To me, the mode of action is quite well understood (an uncompetitive NMDA type ionoropic glutamate receptor antagonist of very long half life indeed, but with rapid on-off receptor binding kinetics that binds similarly to magnesium. Of a modest affinity, and which selectively binds to NMDA receptors when the levels of glutamate binding (the main excitatory neurotransmitter of the CNS) are excessive, it binds only to the open state of the NMDAr ion channel, so can only shut down its action when the receptor is activated, and not, unlike other, more highly dissociative NMDA blockers such as PCP and ketamine, as a noncompetitive antagonist, and whilst it can produce dissociative effects it takes a   really quite large dose to do so, and the resulting effects are subtle.

And it also preferentially blocks extrasynaptic NMDARs rather than the postsynaptic type involved in LTP, and thus learning and memory acquisition and encoding.
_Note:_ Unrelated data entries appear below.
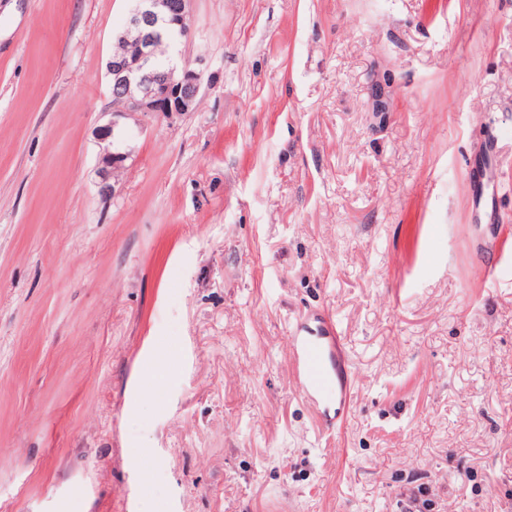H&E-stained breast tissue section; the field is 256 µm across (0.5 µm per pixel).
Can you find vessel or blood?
<instances>
[{"label": "vessel or blood", "mask_w": 512, "mask_h": 512, "mask_svg": "<svg viewBox=\"0 0 512 512\" xmlns=\"http://www.w3.org/2000/svg\"><path fill=\"white\" fill-rule=\"evenodd\" d=\"M289 365L294 375V387L318 413H325L327 402L335 397L337 388L357 382L358 373L339 362L341 338L336 328H329L320 337L289 336Z\"/></svg>", "instance_id": "1"}]
</instances>
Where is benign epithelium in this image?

Also excellent for neuropathic pain, far, far better than the drug I dropped, gabapentin. As well as possessing effects facilitating attention span as a dopamine reuptake inhibitor although not a highly potent one, thats more of a bonus with the stuff really and it has a fantastic effect upon tolerance to opioids. It squashes existing tolerance, resulting in quite an effective reduction in tolerance and more efficiency for a given dose of painkiller, it helps a great deal also in preventing tolerance climbing, or if a patient isn't  there already, helping greatly slow and attenuate development of a tolerance or dependency. Both physical and psychological. Quite honestly I think clinics that offer the likes of methadone maint. or buprenorphine, etc. and detox facilities should have this drug as a part of their arsenal as a first resort, since it also helps kill cravings, presumably through a combination of both the NMDA antagonism, which exerts a modulatory effect upon Mu-opioid receptors and its dopaminergic effects. Kills physical withdrawal and cravings very effectively. as well as having antidepressive effects.

And as another bonus, the stuff works absolute wonders on overloading/overstimulation of the spazzy kind. Although doesn't in the least do anything horrid like reduce or stop me stimming like a stimmy, spazzy spazz enjoying a good spazzfest.